### EXERCISE INSTRUCTIONS
Any pictures should be dropped; everything else in the records is to be returned exactly.

### MATERIALS PROVIDED
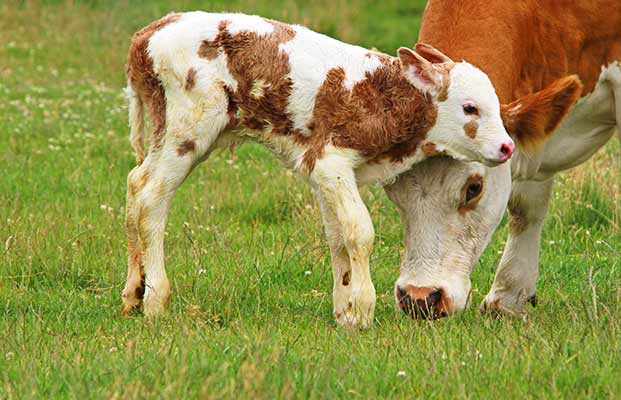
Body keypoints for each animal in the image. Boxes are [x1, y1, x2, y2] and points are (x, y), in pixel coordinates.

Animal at [117, 11, 528, 328]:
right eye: (470, 108)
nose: (506, 147)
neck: (382, 98)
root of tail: (147, 35)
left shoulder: (321, 171)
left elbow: (337, 235)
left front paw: (344, 312)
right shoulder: (330, 161)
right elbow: (360, 231)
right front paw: (363, 311)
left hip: (168, 129)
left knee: (135, 184)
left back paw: (133, 294)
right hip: (188, 128)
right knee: (152, 198)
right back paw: (156, 301)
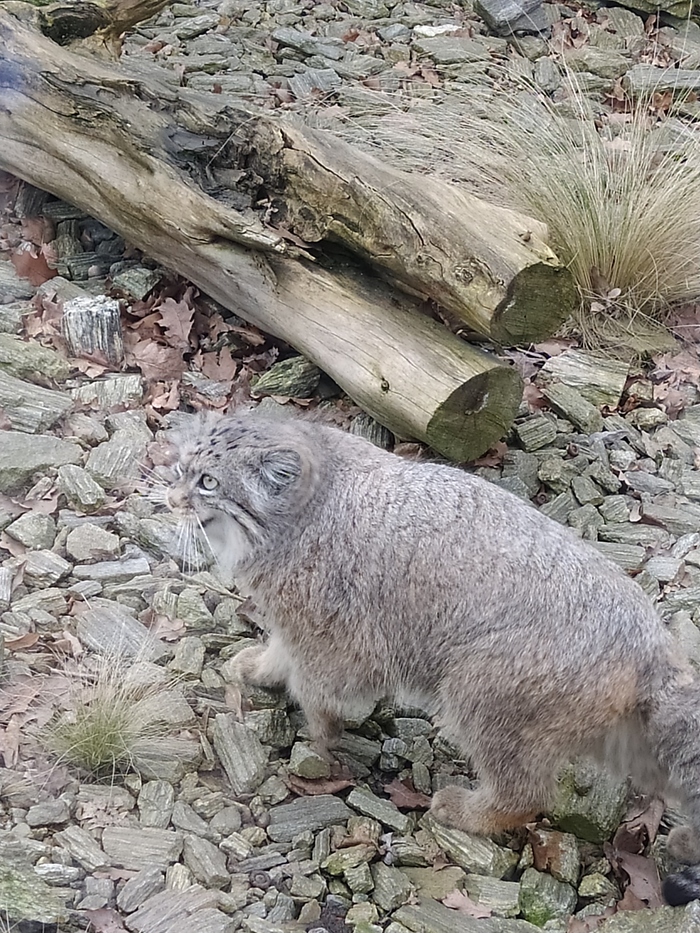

### EXERCISE OUTPUT
Body keypoints for each animal in the image. Boxes are [x1, y1, x2, y2] and points are (x, y), in pixel coordinates.

Animal at [117, 11, 528, 328]:
right eye: (470, 108)
nose: (506, 147)
neck: (382, 98)
root of tail: (147, 35)
left shoulder: (321, 171)
left elbow: (337, 235)
left front paw: (344, 312)
right shoulder: (330, 161)
right elbow: (360, 231)
right front paw: (363, 311)
left hip: (168, 129)
left knee: (135, 184)
left back paw: (133, 294)
right hip: (188, 128)
right knee: (152, 198)
right back paw: (156, 301)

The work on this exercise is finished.